Júlio Cézar atua como advogado há 12 anos e trabalha na área da família. “Era um embate oral e isso é normal com qualquer juiz, pois entendi que a postura dela estava errada. Eu fui enérgico, mas não usei palavra de baixo calão, sempre respeitando a juíza e a autoridade dela”.
O advogado relata não ter intenção de levar a situação para o TJMS (Tribunal de Justiça). “A própria ata que ela lavrou me inocenta. Não vou criar caso, a OAB pode tomar alguma atitude, não vou me posicionar contra isso. Acredito que ela não estava no seu melhor momento”.
As audiências de conciliação no Fórum de Campo Grande, segundo o advogado, não são gravadas. “Mas depois desse ocorrido, vamos ter que começar a gravar, porque não tinha ninguém a meu favor. Mas a ata me inocenta”.
OAB
Para a OAB/MS, o ato do advogado não configura qualquer ilícito, pois a situação se enquadra dentro dos limites do exercício profissional. A entidade vai requerer junto à Corregedoria-Geral de Justiça do TJMS e CNJ (Corregedoria do Conselho Nacional de Justiça) a apuração da prática de abuso de autoridade, com as devidas consequências legais.
Segundo nota da OAB, a magistrada já foi alvo de Desagravo Público em face do advogado Jorge da Silva Francisco pela prática da mesma conduta, em 2012.
Amamsul
Em nota, a Amamsul (Associação dos Magistrados de Mato Grosso do Sul) afirmou que a juíza agiu dentro da estrita legalidade. Confira a íntegra da manifestação divulgada pela entidade:
NOTA DE ESCLARECIMENTO
Ante a matéria divulgada no site da OAB/MS, a qual noticia fatos ocorridos durante uma audiência de conciliação na 2ª Vara de Família de Campo Grande, no último dia 24, a Associação dos Magistrados de Mato Grosso do Sul (AMAMSUL), vem a público esclarecer que a juíza Cíntia Xavier Letteriello, que presidiu o ato, agiu dentro da estrita legalidade.
Durante a referida audiência a magistrada foi severamente afrontada pelo advogado Júlio César Marques, a pretexto de defender os interesses de sua cliente.
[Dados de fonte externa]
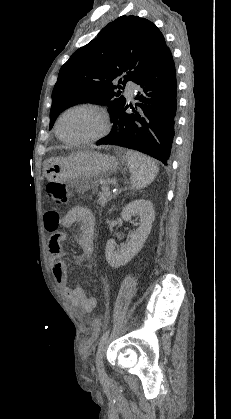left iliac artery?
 <instances>
[{
	"instance_id": "obj_1",
	"label": "left iliac artery",
	"mask_w": 231,
	"mask_h": 419,
	"mask_svg": "<svg viewBox=\"0 0 231 419\" xmlns=\"http://www.w3.org/2000/svg\"><path fill=\"white\" fill-rule=\"evenodd\" d=\"M110 330H107L99 341V349H101L109 336Z\"/></svg>"
}]
</instances>
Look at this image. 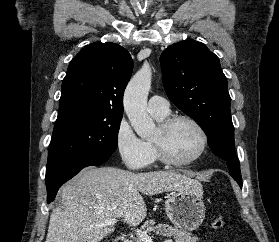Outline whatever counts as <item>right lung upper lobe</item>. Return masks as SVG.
<instances>
[{"instance_id": "obj_1", "label": "right lung upper lobe", "mask_w": 279, "mask_h": 242, "mask_svg": "<svg viewBox=\"0 0 279 242\" xmlns=\"http://www.w3.org/2000/svg\"><path fill=\"white\" fill-rule=\"evenodd\" d=\"M132 69L129 52L116 43L84 47L71 60L63 79L59 114L87 110L123 116V94Z\"/></svg>"}]
</instances>
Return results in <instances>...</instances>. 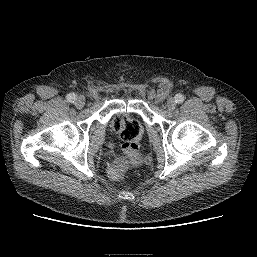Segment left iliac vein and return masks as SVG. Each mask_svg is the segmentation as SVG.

Assim, em face da gravidade dos fatos e a insistência do causídico em desrespeitar a magistrada no exercício de suas funções, esta adotou o procedimento de acionar a assessoria militar do Fórum e determinar o encaminhamento do advogado à presença de uma autoridade policial para a lavratura de Termo Circunstanciado de Ocorrência (TCO) pela prática, em tese, do crime de desacato.
Tal proceder não constitui abuso de autoridade ou qualquer outra ilegalidade, ao contrário, está dentro das estritas balizas da lei, notadamente porque não houve prisão do advogado, mas apenas o seu encaminhamento à presença de um delegado de Polícia, conforme prevê a Lei nº 9.099/95.
Cabe apontar, por oportuno, que o crime de desacato, previsto no Código Penal Brasileiro, ainda subsiste, uma vez que o Superior Tribunal de Justiça, em apenas dois casos isolados (RE 1.640.084 e HC 379.269), entendeu de maneira diversa. Logo, não houve descriminalização da conduta no ordenamento jurídico.
Ademais disso, a AMAMSUL refuta veemente qualquer tentativa de enfraquecimento da magistratura, em especial no que tange à aprovação de projeto de lei que criminaliza condutas de magistrados por pretenso abuso de autoridade. Iniciativas legislativas deste jaez somente depõem contra o Estado Democrático de Direito, porquanto, em última análise, fragiliza a independência dos juízes.